Text section:
'''
The essence of K-means algorithm is to divide the unlabeled data set X (Eq. 2) into k (k < m) clusters \(C = c^{{({1})}} ,c^{{({2})}} , \ldots ,c^{(k)}\).

$$ X = \left[ \begin{gathered} x^{(1)} \hfill \\ x^{(2)} \hfill \\ \vdots \hfill \\ x^{(m)} \hfill \\ \end{gathered} \right],x^{(i)} \in R^{n} $$
(2)

where x(i) is the data points in the data set.

Its framework is as follows:

1) Randomly select k cluster center points \(\mu_{1} ,\mu_{2} , \ldots ,\mu_{k} ;\)

2) For each data point x(i), decide the cluster it belongs to:

$$ c^{(i)} : = \arg \mathop {\min }\limits_{j} \left\| {x^{(i)} - \left. {\mu_{j} } \right\|} \right.^{2} $$
(3)

where c(i) is the cluster closest to x(i), i < k;

3) For each cluster j, recalculate the center μj;

$$ \mu_{j} : = \frac{{\sum\nolimits_{i = 1}^{m} {1\left\{ {c^{(i)} = j} \right\}x^{(i)} } }}{{\sum\nolimits_{i = 1}^{m} {1\left\{ {c^{(i)} = j} \right\}} }} $$
(4)

4) Repeat step 2) and 3) until convergence. Distortion function Eq. (5) represents the square sum of the distance from each data point to its cluster center. When J reach the smallest value, clustering is convergent. Because of the non-convexity of Eq. (5), local convergence may happen. So the clustering process should be conducted for multiple times to ensure consistency.

$$ J(c,\mu ) = \sum\limits_{i = 1}^{m} {\left\| {x^{(i)} - \left. {\mu_{{c^{(i)} }} } \right\|} \right.}^{2} $$
(5)

In this paper, the elbow method [44] is used to determine a proper k value.

2.5 Deep Residual Neural Network

For big data of drilling, simple neural networks are inadequate in learning ability and generalization ability, and more complicated networks have been proposed. A deeper and larger network is believed to better capture the complex nonlinear relationship between feature parameters and ROP. With the increase in network layers, it can extract more features and capture intricate relationships. However, the increased complexity of network is not always in favor of the prediction accuracy. On the other hand, there are growing risks of over-fitting, gradient vanishing, and gradient explosion. Traditional neural networks are unable to deal with the big data in ROP prediction.
'''
Data listing:
'''
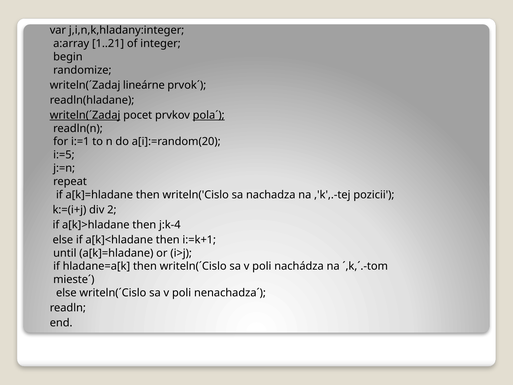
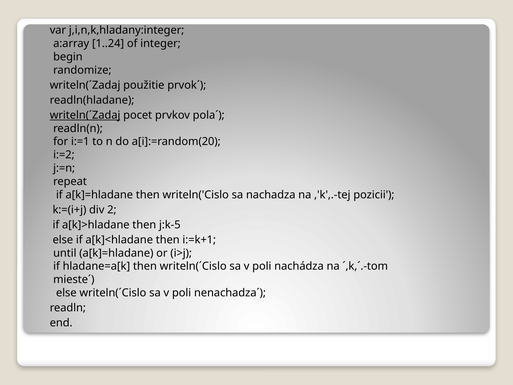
1..21: 1..21 -> 1..24
lineárne: lineárne -> použitie
pola´ underline: present -> none
i:=5: i:=5 -> i:=2
j:k-4: j:k-4 -> j:k-5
'''
Direction 1:
According to the text on K-means and residual networks, what method is used to determine a proper k value?
Direction 2:
Write the next part of the text on K-means and residual networks, picking up after its final sentence.

Response 1:
The elbow method.

Response 2:
In view of the successful applications of ResNet in solving complicated regression problems with big data [45,46,47], this work uses ResNet [48] to meet the challenges. ResNet adds shortcut connections in the network, which directly transfer the output of the previous layer to a subsequent nonadjacent layer through identity mapping. By modifying the network structure, ResNet can assure model stability and accuracy with the increased network layers.

The residual learning in ResNet is shown in Fig. 5. Suppose that the input of a neural network is x and the expected output is H(x). It is difficult to directly train the model to find the relationship between x and H(x). In the residual learning scenario, the input x is directly transferred to the output as the initial result through shortcut connection, and the output becomes H(x) = F(x) + x. If F(x) = 0, then H(x) = x, which is an identity mapping. Thus, the learning objective of ResNet is no longer a complete output, but the difference between the target value H(x) and x, residual F(x) = H(x) − x. The training target is to minimize the residual to 0. This jump structure of residual breaks the convention that in the neural network the output of one layer can only be used as the input for the next neighboring layer. The output of previous layer can cross several layers and directly serve as the input of a subsequent layer. Therefore, with the increase in network layers, the accuracy and stability of model do not decline. The workflow of ResNet is demonstrated in Fig. 6. The input includes mud logging parameters and formation cluster label.

Fig. 5
figure 5

ResNet residual learning

Fig. 6
figure 6

Workflow of ResNet ROP prediction

2.6 Evaluation Index

The model performance is evaluated by mean absolute error (MAE), mean absolute percentage error (MAPE), and coefficient of determination (R2). MAE is the absolute error between the predicted ROP ypre and the actual ROP y:

$$ {\text{MAE}} = \frac{1}{n}\mathop \sum \limits_{i = 1}^{n} |y_{i}^{{{\text{pre}}}} - y_{i} | $$
(6)

where n is the number of data points; \({y}_{i}^{\mathrm{pre}}\) is the i-th predicted ROP, m/h; \({y}_{i}\) is the i-th real ROP, m/h.

MAPE measures the relative error between ypre and y:

$$ {\text{MAPE}} = \frac{1}{n}\mathop \sum \limits_{i = 1}^{n} \frac{{\left| {y_{i}^{{{\text{pre}}}} - y_{i} } \right|}}{{y_{i} }} $$
(7)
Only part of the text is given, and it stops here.